■ Fragmento del documento:
====================

Los que viven satisfechos ya son ricos porque no desean nada más. En las escrituras, el contentamiento es comparado a cubrirse las plantas de los pies con suelas de cuero. No puedes revestir de cuero toda la superficie de la tierra. Pero si las plantas de tus pies están cubiertas, virtualmente toda la tierra está cubierta. Igualmente, cuando estás contento y satisfecho con lo que tienes, ya lo tienes todo porque no necesitas nada más. El contentamiento es una excelente cualidad que los monjes deberían poseer.

 

Debe ser fácil de sustentar...”. Un monje no debería quejarse de lo que recibe ni estar disconforme con lo que se le ofrenda. Cuando algo le es ofrecido, el monje no debería decir: “no quiero esto, quiero aquello...”; tales personas son difíciles de sustentar. Contentamiento con lo que se tiene y sencillez al ser sustentado: dos atributos que deberían caracterizar al monje. El monje que ostenta estas dos cualidades experimenta verdadera felicidad.

====================

■ Fragmentos del listado:
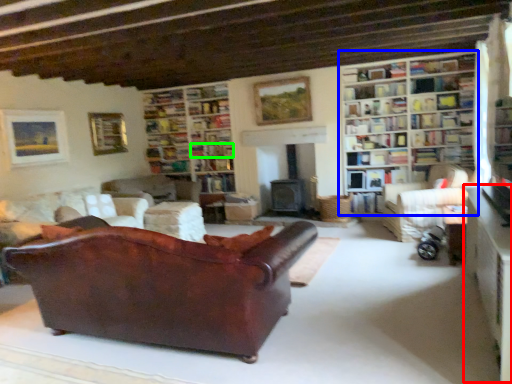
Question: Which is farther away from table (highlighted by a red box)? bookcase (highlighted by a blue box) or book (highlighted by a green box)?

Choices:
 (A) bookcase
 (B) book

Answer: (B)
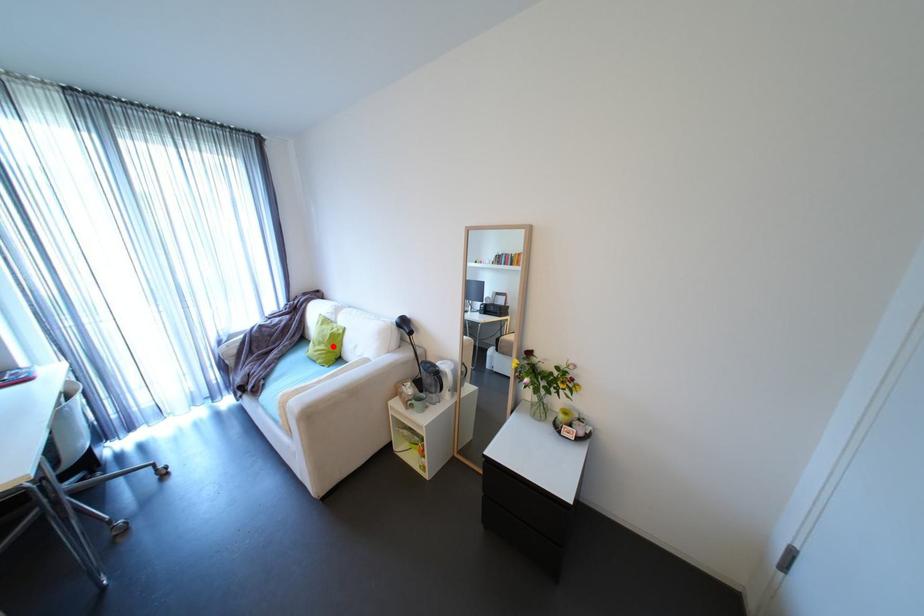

====================

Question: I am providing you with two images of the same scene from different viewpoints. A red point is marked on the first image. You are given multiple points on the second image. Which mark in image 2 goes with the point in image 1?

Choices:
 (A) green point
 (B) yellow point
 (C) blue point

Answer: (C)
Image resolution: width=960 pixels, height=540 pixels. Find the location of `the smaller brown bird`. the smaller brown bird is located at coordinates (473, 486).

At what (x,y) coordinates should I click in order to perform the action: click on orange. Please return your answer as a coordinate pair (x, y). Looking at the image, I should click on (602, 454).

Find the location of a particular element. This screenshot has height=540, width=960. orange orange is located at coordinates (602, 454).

====================

■ Lo que se pide: Según el fragmento del documento, ¿con qué se compara el contentamiento en las escrituras? El listado proviene de una fuente distinta.

■ Respuesta: Con cubrirse las plantas de los pies con suelas de cuero.